Glossary

Here is a glossary of common Istio words and phrases.

  • Destination. The remote upstream service to which Envoy is talking to, on behalf of a source service. There can be one or more service versions for a given service and Envoy would choose the version based on routing rules.

  • Envoy. Envoy is the high-performance proxy that Istio uses to mediate all inbound and outbound traffic for all services in the service mesh. Learn more about Envoy here.

  • Istio-Auth. Istio-Auth provides strong service-to-service and end-user authentication using mutual TLS, with built-in identity and credential management. Learn more about Istio-Auth here.

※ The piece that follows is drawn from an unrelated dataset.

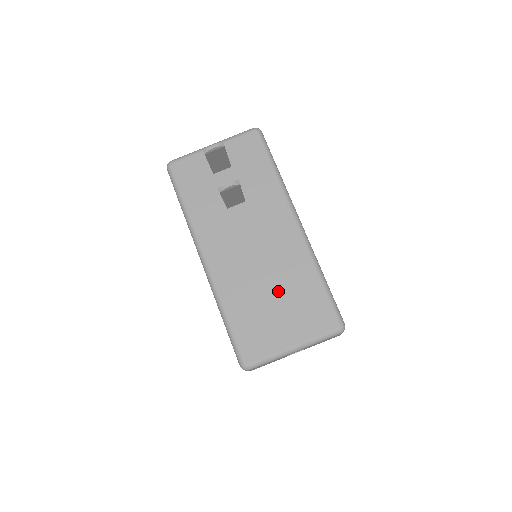
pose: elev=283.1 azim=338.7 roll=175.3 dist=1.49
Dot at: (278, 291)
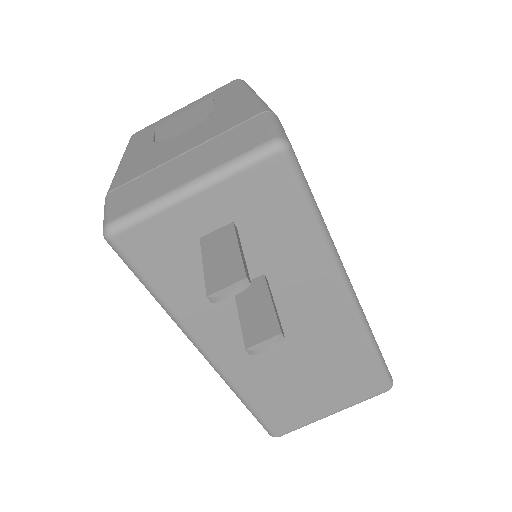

  • Mixer. Mixer is an Istio component responsible for enforcing access control and usage policies across the service mesh and collecting telemetry data from the Envoy proxy and other services. Learn more about Mixer here.

  • Pilot. Pilot serves as an interface between the user and Istio, collecting and validating configuration and propagating it to the various Istio components. It abstracts environment-specific implementation details from Mixer and Envoy, providing them with an abstract representation of the user’s services that is independent of the underlying platform.

  • Service. A unit of an application with a unique name that other services use to refer to the functionality being called. Service instances are pods/VMs/containers that implement the service.

  • Service Consumer. The agent that is using a service.

  • Service Mesh. A collection of services interconnected through Istio’s fleet of proxies.

  • Service Operator. The agent that deploys and manages a service by manipulating configuration state and monitoring health via a variety of dashboards.

  • Service Producer. The agent that creates a service by writing source code.

  • Service Version. In a continuous deployment scenario, for a given service, there can be multiple sets of instances running potentially different variants of the application binary or config. These variants are not necessarily different API versions. They could be iterative changes to the same service, deployed in different environments (prod, staging, dev, etc.). Common scenarios where this occurs include A/B testing, canary rollouts, etc. The choice of a particular version can be decided based on various criterion (headers, url, etc.) and/or by weights assigned to each version. Each service has a default version consisting of all its instances.

  • Source. Downstream client (browser, mobile app, or another service) calling Envoy (typically to reach another service).